De Nabil Ben Yadir, on se rappelle avec émotion Les Barons, cette comédie belgo-banlieusarde sortie en 2010 bourrée d'inventivité, de générosité, pleine de cœur et d'esprit. Inutile de dire qu'on attendait le cinéaste au tournant, surtout vu la gueule du casting de cette Marche : Vincent Rottiers, Hafsia Herzi, le récurrent (et génial) Boussandel, en seconds rôles Malik Zidi, Benjamin Lavernhe ou Simon Abkarian... voir tous ces acteurs réunis tenait quelque part du fantasme. Maintenant, comme d'habitude avec ce genre de blockbuster précédé d'une aura forcément angélique, il s'agit de faire la part des choses et de décider si, oui ou non, La Marche est digne de Ben Yadir, digne aussi de ses acteurs, digne, surtout, de tout le tintamarre qu'il suscite, et ce sera déjà un premier pas, pour tout fan d'un cinéaste ex-confidentiel devenu superstar, que de surmonter la vague aversion qu'inspire un thème aussi dégoulinant que la lutte contre le racisme. Oui, le film a des défauts qui se voient venir de loin, qu'on détecte avant même de l'avoir vu : Jamel Debbouze en caution bankable inutile et exaspérante, le discours d'une évidente bien-pensance et au happy ending annoncé, et en sous-marin la sensation désagréablement prégnante de se manger un bon gros braquage émotionnel bien de chez nous au moment même où on s'assied dans la salle.
La Marche, sans surprise, se situe donc un bon kilomètre derrière Les Barons, qui restera le grand œuvre de Ben Yadir pour ne pas dire de la comédie belge contemporaine. Ce n'est pas faute, pourtant, d'avoir essayé de plaire aux anciens : co-produit par l'Antilope Joyeuse, enrichi en Nader Boussandel et blindé de clins d'œil (la toute première minute, surtout, avec la réplique « signe de la fin du monde »), La Marche fait un appel du pied à ceux qui avaient découvert Ben Yadir avec Les Barons. Mais ce n'est plus le même registre ici : La Marche, c'est du sérieux, certes détendu par des séquences de comédie nature, mais garanti 100% militantisme et biopic. Il n'y a pas grand chose à en redire : c'est carré, relativement efficace, souvent artificiel et emprunté. La troupe de marcheurs dont on attendait tant n'existera jamais vraiment, ses membres étant réduits à des archétypes certes vaguement nuancés mais tout de même prévisibles, plutôt désincarnés. Il y a plein de bonnes idées typiques de Ben Yadir, une certaine tendresse de fond, mais en même temps une brutalité qui sort sans prévenir, une sorte d'alternance entre calme et tempête qui faisait déjà la marque des Barons. Mais ici, tout fonctionne moins bien, autant parce que les personnages sont trop grossièrement esquissés que parce que le rythme du film est trop mécanique, vide de toute originalité. Le film dure deux heures mais n'en profite pas pour donner de l'épaisseur à son discours ou à ses personnages, se limitant à passer en revue toutes les formes de racisme en les dénigrant avec une bonne foi évidente, mais paresseuse. C'est parfois drôle ou émouvant, mais toujours sous la barre hissée par Ben Yadir dans son précédent film ; et la lourdeur de cet héritage paralyse l'ensemble du film, qui, avec son thème solennel, s'interdit volontairement de faire trop de vagues.

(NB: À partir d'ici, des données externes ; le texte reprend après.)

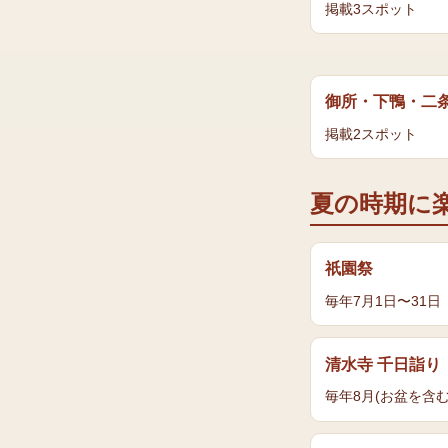
掲載
3
スポット
御所・下鴨・二
掲載
2
スポット
夏
の時期に
祇園祭
毎年7月1日〜31日
清水寺 千日詣り
毎年8月(お盆を含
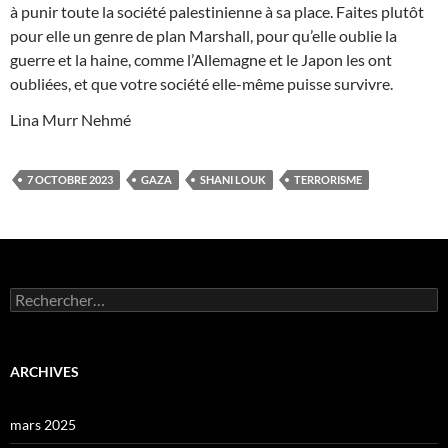
à punir toute la société palestinienne à sa place. Faites plutôt
pour elle un genre de plan Marshall, pour qu’elle oublie la
guerre et la haine, comme l’Allemagne et le Japon les ont
oubliées, et que votre société elle-même puisse survivre.
Lina Murr Nehmé
7 OCTOBRE 2023
GAZA
SHANI LOUK
TERRORISME
Rechercher :
ARCHIVES
mars 2025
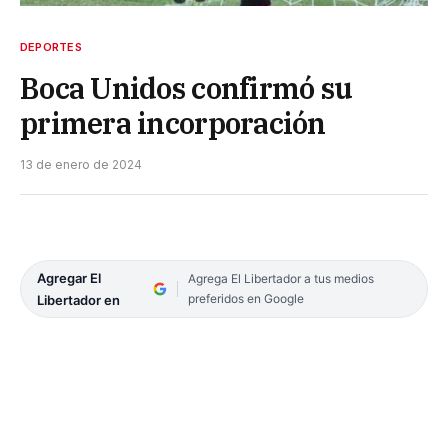
DEPORTES
Boca Unidos confirmó su
primera incorporación
13 de enero de 2024
Agregar El
Agrega El Libertador a tus medios
preferidos en Google
Libertador en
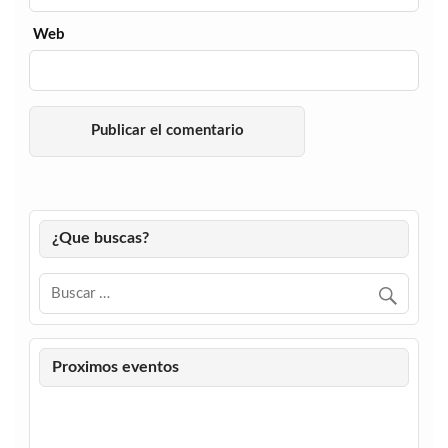
Web
¿Que buscas?
Proximos eventos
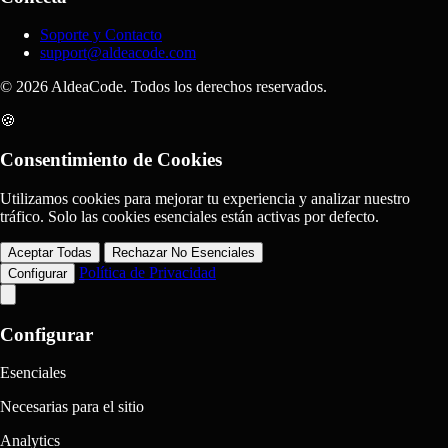
Soporte y Contacto
support@aldeacode.com
© 2026 AldeaCode. Todos los derechos reservados.
🍪
Consentimiento de Cookies
Utilizamos cookies para mejorar tu experiencia y analizar nuestro
tráfico. Solo las cookies esenciales están activas por defecto.
Aceptar Todas
Rechazar No Esenciales
Política de Privacidad
Configurar
Configurar
Esenciales
Necesarias para el sitio
Analytics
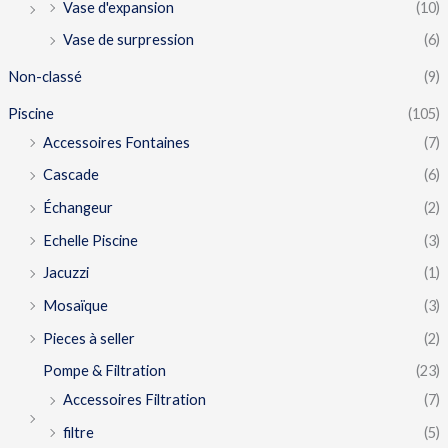
Vase d'expansion
(10)
Vase de surpression
(6)
Non-classé
(9)
Piscine
(105)
Accessoires Fontaines
(7)
Cascade
(6)
Échangeur
(2)
Echelle Piscine
(3)
Jacuzzi
(1)
Mosaïque
(3)
Pieces à seller
(2)
Pompe & Filtration
(23)
Accessoires Filtration
(7)
filtre
(5)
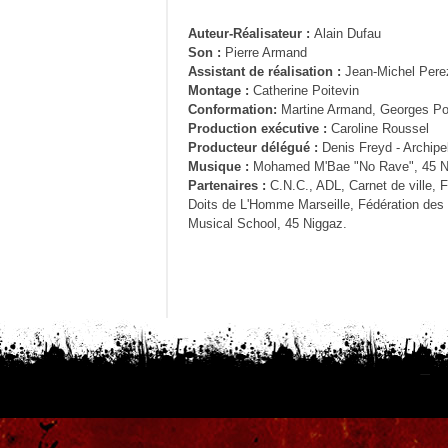
Auteur-Réalisateur :
Alain Dufau
Son :
Pierre Armand
Assistant de réalisation :
Jean-Michel Pere
Montage :
Catherine Poitevin
Conformation:
Martine Armand, Georges P
Production exécutive :
Caroline Roussel
Producteur délégué :
Denis Freyd - Archipe
Musique :
Mohamed M'Bae "No Rave", 45 Ni
Partenaires :
C.N.C., ADL, Carnet de ville, 
Doits de L'Homme Marseille, Fédération des 
Musical School, 45 Niggaz.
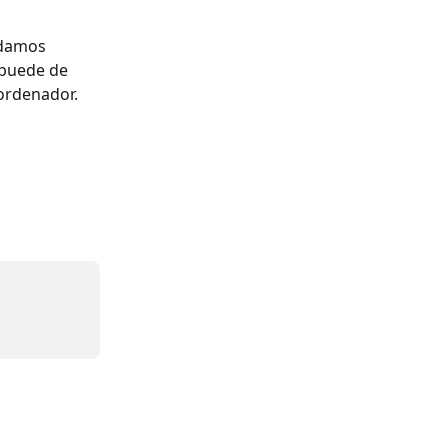
ndamos 
puede de 
ordenador.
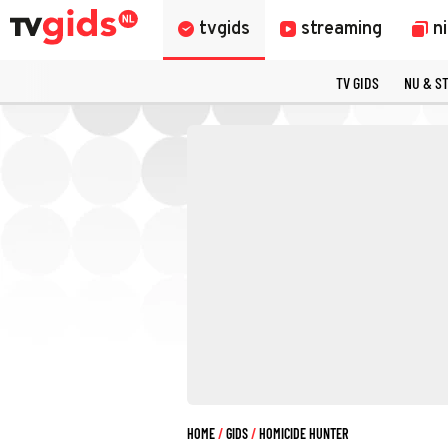
tvgids
streaming
n
TV GIDS
NU & S
HOME
GIDS
HOMICIDE HUNTER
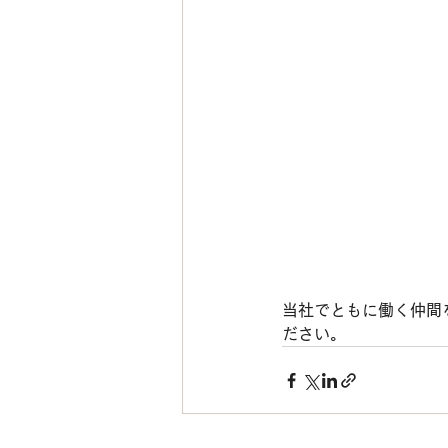
当社でともに働く仲間
ださい。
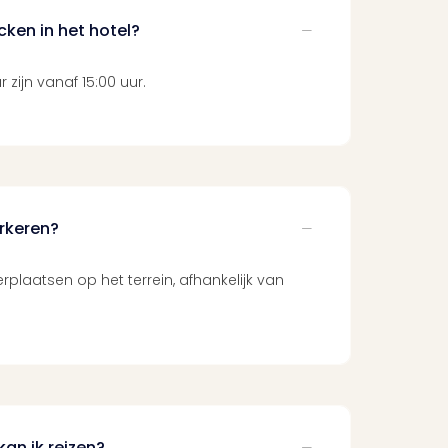
ken in het hotel?
 zijn vanaf 15:00 uur.
arkeren?
rplaatsen op het terrein, afhankelijk van
an ik reizen?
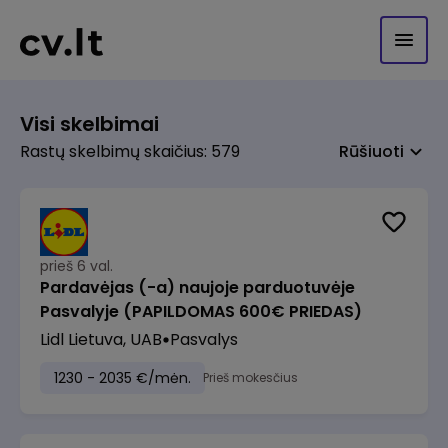
Visi skelbimai
Rastų skelbimų skaičius: 579
Rūšiuoti
prieš 6 val.
Pardavėjas (-a) naujoje parduotuvėje
Pasvalyje (PAPILDOMAS 600€ PRIEDAS)
Lidl Lietuva, UAB
Pasvalys
1230 - 2035 €/mėn.
Prieš mokesčius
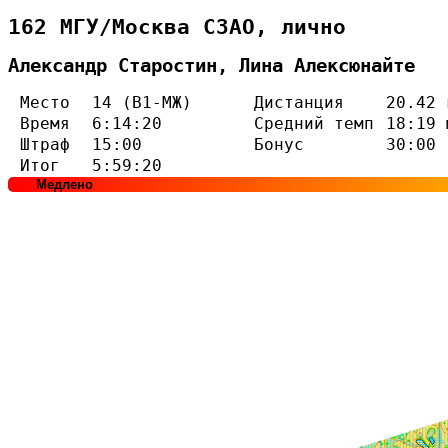
162 МГУ/Москва СЗАО, лично
Александр Старостин, Лина Алексюнайте
Место
14 (В1-МЖ)
Дистанция
20.42 
Время
6:14:20
Средний темп
18:19 
Штраф
15:00
Бонус
30:00
Итог
5:59:20
Медлено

Est-ce mauvais ? Non. Même privé du souffle qu'on espérait, La Marche reste un film assez vrai, proprement troussé, rendu sympathique par les efforts qu'il consent pour ne pas se faire phagocyter par son sujet. L'image est très belle, délavée et terne, mais élégante, restituant bien l'époque et l'ambiance. Le dynamisme des prises de vue insuffle de la vie aux séquences les plus insignifiantes. Les acteurs, malgré la simplicité de leurs rôles, se donnent à fond, entretiennent une petite flamme d'urgence qui parcourt le film de bout en bout. Tout cela ne vole pas forcément très haut, on est parfois agacé par la tendance du film à tenter d'émouvoir à tout prix en rajoutant des musiques inutiles ou des séquences de pugilat à la tension assez artificielle. Vu son casting, autant côté acteurs que réalisateur, on se dit que La Marche aurait pu être deux, sinon trois fois mieux. Mais d'un autre côté, une entreprise aussi sérieuse et consensuelle qu'un film anti-racisme aurait-il vraiment pu permettre à Ben Yadir de faire preuve de toute sa créativité ? On peut en douter. On appréciera donc cette Marche comme un divertissement honnête fort d'un beau message, mais pas comme le grand film qu'on espérait de la part d'un réalisateur aussi talentueux.